(WORK TO BE COMPLETED)
All lines from the one with "wire [3:0] s;" through the last line of the data below should be copied exactly; please add nothing.
***** SOURCE MATERIAL
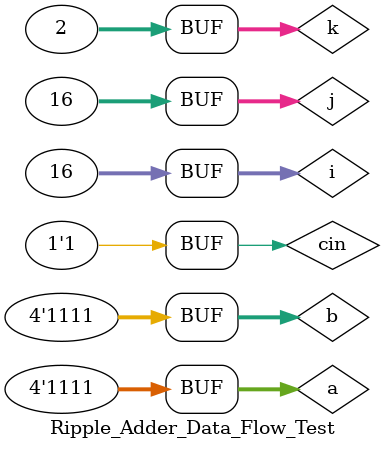
<source format=v>
`timescale 1ns / 1ps


module Ripple_Adder_Data_Flow_Test;

	// Inputs
	reg [3:0] a;
	reg [3:0] b;
	reg cin;

	// Outputs
	wire [3:0] s;
	wire cout;
	
	integer i, j, k;

	// Instantiate the Unit Under Test (UUT)
	Ripple_Adder_Data_Flow uut (
		.a(a), 
		.b(b), 
		.cin(cin), 
		.s(s), 
		.cout(cout)
	);

	initial begin
		// Initialize Inputs
		a = 4'b0000;
		b = 4'b0000;
		cin = 0;

			
			for (i = 0; i < 16; i = i + 1) begin
				for (j = 0; j < 16; j = j + 1) begin
					for (k = 0; k < 2; k  = k + 1) begin

						// waits for 10ns each iteration
						// total simulation time is 1000ns by default
						// to make this work we changed the simulation time to 5120ns (10 * 16 * 16 *2)
						// to change: Right click on Simulate Behavioral Model -> Process Properties -> Simulation Run Time = 5120ns
						#10 {a[3], a[2], a[1], a[0] } = i;
						{b[3], b[2], b[1], b[0] } = j;
						{ cin } = k;
					end
				end
			end
	end
	
      
endmodule


</source>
**********
(SOLUTION)
	wire [3:0] s;
	wire cout;
	
	integer i, j, k;

	// Instantiate the Unit Under Test (UUT)
	Ripple_Adder_Data_Flow uut (
		.a(a), 
		.b(b), 
		.cin(cin), 
		.s(s), 
		.cout(cout)
	);

	initial begin
		// Initialize Inputs
		a = 4'b0000;
		b = 4'b0000;
		cin = 0;

			
			for (i = 0; i < 16; i = i + 1) begin
				for (j = 0; j < 16; j = j + 1) begin
					for (k = 0; k < 2; k  = k + 1) begin

						// waits for 10ns each iteration
						// total simulation time is 1000ns by default
						// to make this work we changed the simulation time to 5120ns (10 * 16 * 16 *2)
						// to change: Right click on Simulate Behavioral Model -> Process Properties -> Simulation Run Time = 5120ns
						#10 {a[3], a[2], a[1], a[0] } = i;
						{b[3], b[2], b[1], b[0] } = j;
						{ cin } = k;
					end
				end
			end
	end
	
      
endmodule


</source>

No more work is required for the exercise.